Unser "Mr. Perfect" ist uneitel, wie der Schnitt seiner Anzüge sofort verrät. Er ist ehrgeizig, aber nicht verbissen, spricht mit leiser Stimme, wird nicht ausfallend. Er trifft ohne Mühe harte Entscheidungen, aber kämpft in den Worten des heutigen Chefs der Schweizer Börse Reto Francioni, der ihn aus gemeinsamen SKA-Zeiten kennt, "nicht aus dem Hinterhalt." Natürlich hatte er auch Glück: Ronaldo Schmitz hatte im Vorstand der Deutschen Bank die Eingliederung der Londoner Investment-Boutique Morgan Grenfell verpatzt und anschließend im Aufsichtsrat der Metallgesellschaft seinen Ruf endgültig ruiniert. Damit war ein wichtiger Konkurrent aus dem Weg.

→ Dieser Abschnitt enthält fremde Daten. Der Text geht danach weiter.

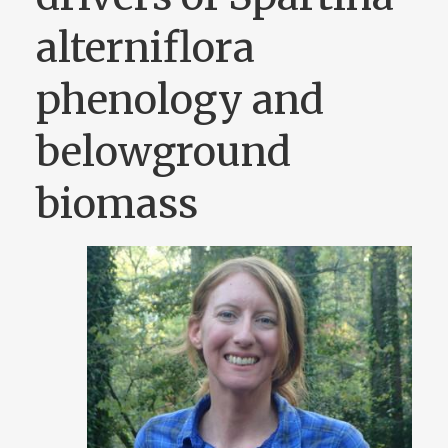
alterniflora
phenology and
belowground
biomass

Frauen fliegen auf ihn und beschreiben ihn als "Charmeur" mit "perfekten Tischmanieren". Kein Grund zur Hoffnung für die, die endlich einen Kratzer auf dem Bild des untadeligen Erfolgsmannes finden wollen: Wie viele Frauen auch immer ihn lieben mögen, er liebt nur seine finnische Frau Pirkko Anneli, eine temperamentvolle Porschefahrerin, die er auf der Hochschule in St. Gallen traf. Geheiratet haben die beiden 1977, und danach haben sie einige Jahre das Leben in der Kunst- und Galerienszene von Manhattan genossen.

Denn zu allem Überfluss ist Ackermann auch noch ein musisch begabter Mensch. In seiner Wohnung auf dem Zürichberg steht ein Steinway-Flügel. In geselliger Runde greift Joe, der Entertainer, gekonnt in die Tasten, klassischen Gesangsunterricht hat der Tenor Ackermann in New York genommen. Verdi und Donizetti liegen ihm mehr als Wagner, aber auch in Bayreuth wurde er schon gesichtet. Pirkko Ackermann gab nach der Geburt von Tochter Catherine 1984 die eigene Karriere auf. Wenn es ihm nicht gelingt, am Wochenende in Zürich zu sein, reisen die beiden ihm nach. Oft muss das nicht sein: Neef bescheinigt seinem Freund Joe "ein perfektes Zeitmanagement. Und er kann abschalten."

Das alles ist unspektakulär. Ackermann führt das Leben eines fast altmodisch wirkenden Bildungsbürgers. Rennpferde, Yachten und Affären: für ihn uninteressant. Es hätte ja ganz anders kommen können: Hans Christoph Binswanger, sein Doktorvater in St. Gallen, sah in Ackermann früh einen künftigen "Superprofessor".

Aber sein damaliger Assistent wäre mit einer Rolle als feingeistiger Intellektueller nicht ausgefüllt gewesen. Zur Begründung könnte er aus Robert Musils Roman "Der Mann ohne Eigenschaften" zitieren: "Der Mensch ist kein lehrendes, er ist ein lebendes, handelndes und wirkendes Wesen."